Moving things vs. moving ideas
All of our existing controls around content, intellectual property, and information exchange were developed when moving information around was an ancillary function to what mattered at the time: moving goods efficiently to generate wealth. The most powerful nations and organizations throughout the centuries were the ones that mastered the levers that controlled the flow of things. That pattern may soon be facing its own Napster moment. Information is becoming a good in itself, and our controls have not yet adapted to this new reality. In fact, much of what we call governance consists of ensuring that information moves very slowly–if at all. The entities–countries, companies, individuals–that first realize that a shift has already taken place, and re-think their raison d’être accordingly, might be the ones who will dominate the market in this brave new world.
In my last Biznology post, I used a comparison between information and physical goods to support an argument that social technologies still have a long way to go to be considered mature.
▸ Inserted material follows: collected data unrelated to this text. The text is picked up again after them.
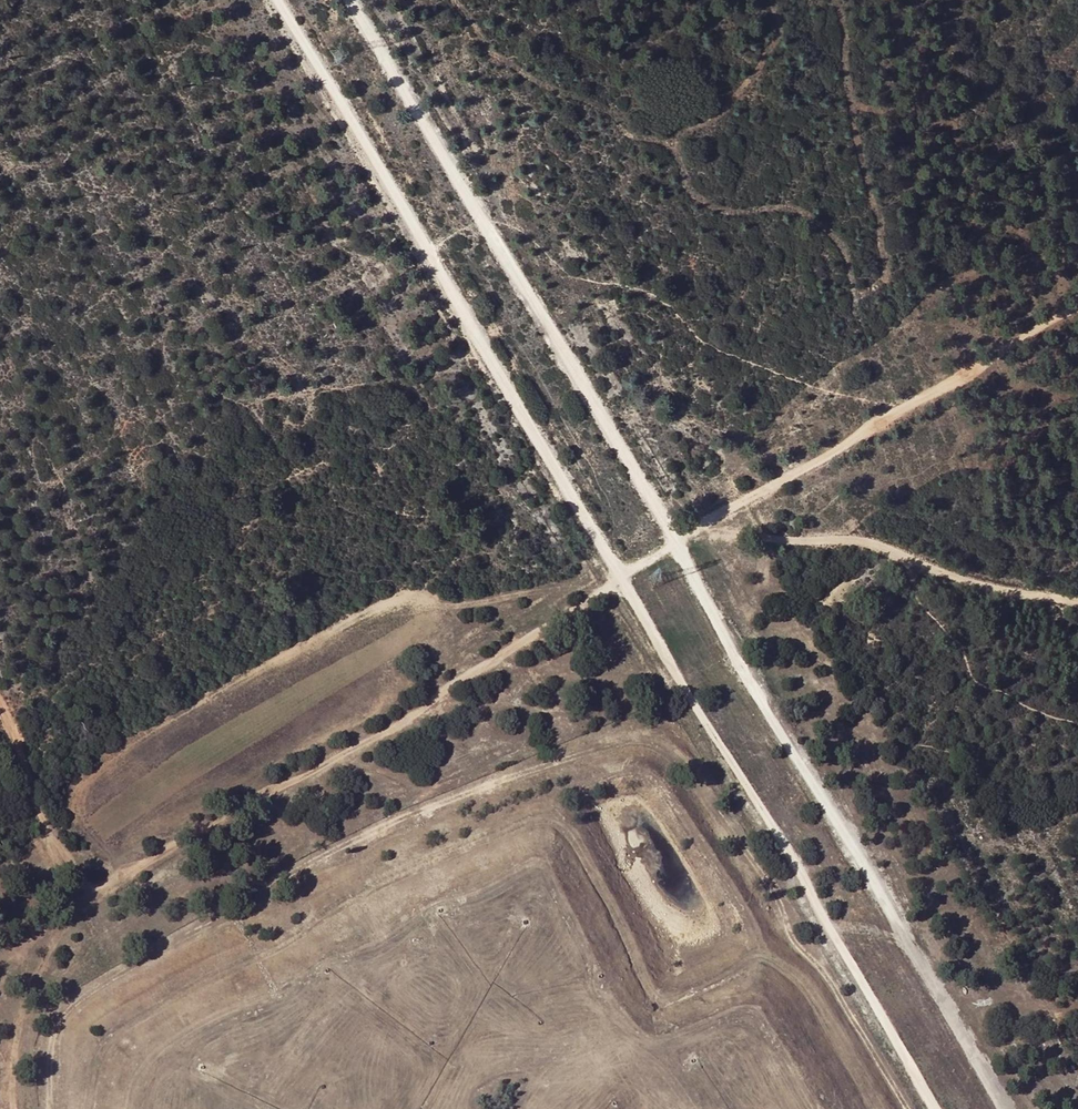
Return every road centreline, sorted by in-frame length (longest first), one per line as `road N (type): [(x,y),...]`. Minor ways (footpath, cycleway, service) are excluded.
road 1 (track): [(350,0),(1004,1108)]
road 2 (track): [(907,1108),(713,802),(672,755),(642,742),(414,814),(278,881),(102,986),(73,1007),(51,1040),(51,1108)]
road 3 (track): [(275,0),(621,578)]
road 4 (track): [(621,578),(937,1108)]
road 5 (track): [(621,578),(101,887)]
road 6 (track): [(1077,313),(909,404),(621,578)]
road 7 (track): [(1077,596),(931,570),(860,539),(710,524)]
road 8 (track): [(101,887),(81,880),(45,824),(0,694)]
road 9 (track): [(0,967),(57,911),(101,887)]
When information itself becomes the good, and social interactions become the transportation medium, some new and interesting economic patterns may emerge.
Scarcity is a natural attribute of the physical world: a house, a car, or a TV set cannot be owned by multiple people at the same time, nor can one person provide hairdressing or medical services to several customers simultaneously. Our whole economic model is built on top of it: theories around economies of scale, price elasticity, bargaining, patents and copyright all have a strong dependency on “things” or “services” being limited. We even created artificial scarcity to digital items such as software and audio files in the form of license keys and DRM, so that they could fit our “real world” economy.
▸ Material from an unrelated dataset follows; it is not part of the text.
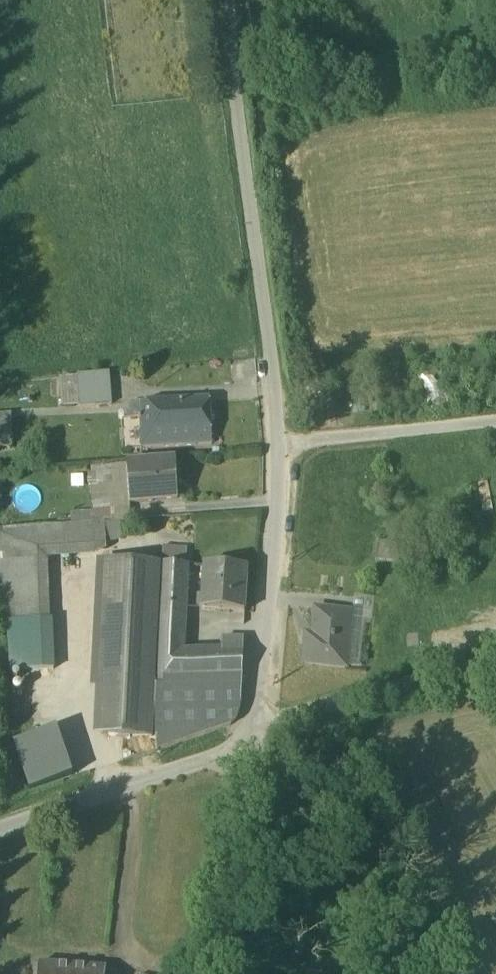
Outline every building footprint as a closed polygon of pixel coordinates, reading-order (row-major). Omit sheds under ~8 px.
[(79,378),(81,409),(113,406),(110,375),(79,378)] [(140,414),(142,450),(210,446),(208,410),(179,411),(178,404),(135,407),(136,414),(140,414)] [(11,446),(11,418),(0,418),(0,446),(11,446)] [(129,487),(129,489),(145,488),(146,484),(175,483),(174,464),(127,466),(129,487)] [(176,500),(175,483),(146,484),(145,488),(129,489),(130,504),(176,500)] [(97,490),(99,523),(131,521),(130,504),(129,489),(129,487),(97,490)] [(11,672),(54,670),(49,551),(107,547),(105,525),(9,532),(0,532),(0,587),(10,646),(11,672)] [(161,565),(154,688),(242,686),(244,654),(222,655),(222,654),(185,655),(189,566),(186,566),(187,550),(163,548),(162,565),(161,565)] [(116,563),(97,562),(90,690),(96,690),(110,689),(116,563)] [(115,689),(154,688),(161,565),(116,563),(110,689),(115,689)] [(202,611),(245,614),(248,570),(204,567),(203,597),(198,596),(198,607),(202,608),(202,611)] [(303,666),(347,669),(351,613),(315,610),(312,636),(311,647),(304,646),(303,666)] [(222,654),(222,655),(244,654),(244,640),(222,640),(222,654)] [(241,705),(242,686),(154,688),(152,740),(157,750),(157,751),(231,727),(237,721),(240,713),(241,705)] [(115,689),(110,689),(96,690),(94,737),(107,738),(115,738),(152,740),(154,688),(115,689)] [(75,776),(58,729),(15,744),(32,791),(75,776)] [(104,969),(39,965),(39,973),(103,973),(104,969)]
That model worked OK when being digital was the exception. However, more and more “things” are becoming digital: photos, movies, newspapers, books, magazines, maps, money, annotations, card decks, board games, drawings, paintings, kaleidoscopes–you name it. Furthermore, services are increasingly less dependent on geographical or temporal proximity: online programming, consulting, doctor appointments, tutoring, and teaching are sometimes better than their face-to-face counterparts. While most online services are still provided on a one-off basis, the digitization of those human interactions is just the first step to make them reusable. TED talks and iTunes University lectures are early examples of that.
Of course, I’m not advocating a world without patents or copyrights. But I do think that it’s important to understand what that world would look like, and assess if the existing controls are playing in our favor or against us. Even if we do not dare to change something that served us so well in the past, others may not have the same incentives to keep the status quo.
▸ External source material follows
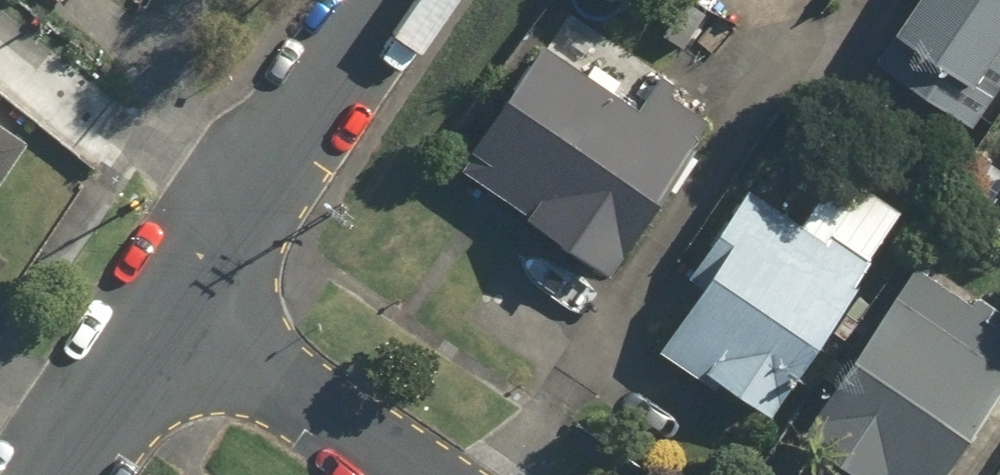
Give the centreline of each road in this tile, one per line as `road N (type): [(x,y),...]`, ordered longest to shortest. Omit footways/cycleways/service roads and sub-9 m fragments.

Another factor to consider is the leapfrog pattern experienced by the mobile telephony industry: countries that were behind in the deployment of phone landlines ended up surpassing those in the developed world in the adoption of cellular phones. Similarly, countries that never developed a sophisticated intellectual property framework may be able to start fresh and put a system in place where broad dissemination and re-use trumps authorship and individual success.
Finally, the emergence of social technologies over the last 10 years showed the power of a resource that has been underutilized for centuries: people and their interactions with each other. The essence of what we used to call Web 2.0 was the transformational aspect of leveraging social interactions throughout the information value chain: creation, capture, distribution, filtering and consumption. The crowd now is often the source, the medium, and the destination of information in its multiple forms.
The conclusion is that the sheer number of people that can be mobilized by an entity–a nation, an organization or an individual–may become a source of a wealth in the near future. Of course, peoplenomics is mostly a diamond in the rough for now. A quick comparison between the top 20 countries by GDP per capita (based on Purchasing Power Parity) and the top 20 countries in the world by population shows that the size of a country’s population is still a poor indicator of its wealth–only the United States, Japan and Germany are part of both lists. Whether or not unleashing the economic value of large populations and efficient information flows will ever materialize is anybody’s guess, but keeping an eye for it and being able to adapt quickly may be key survival skills in a rapidly changing landscape.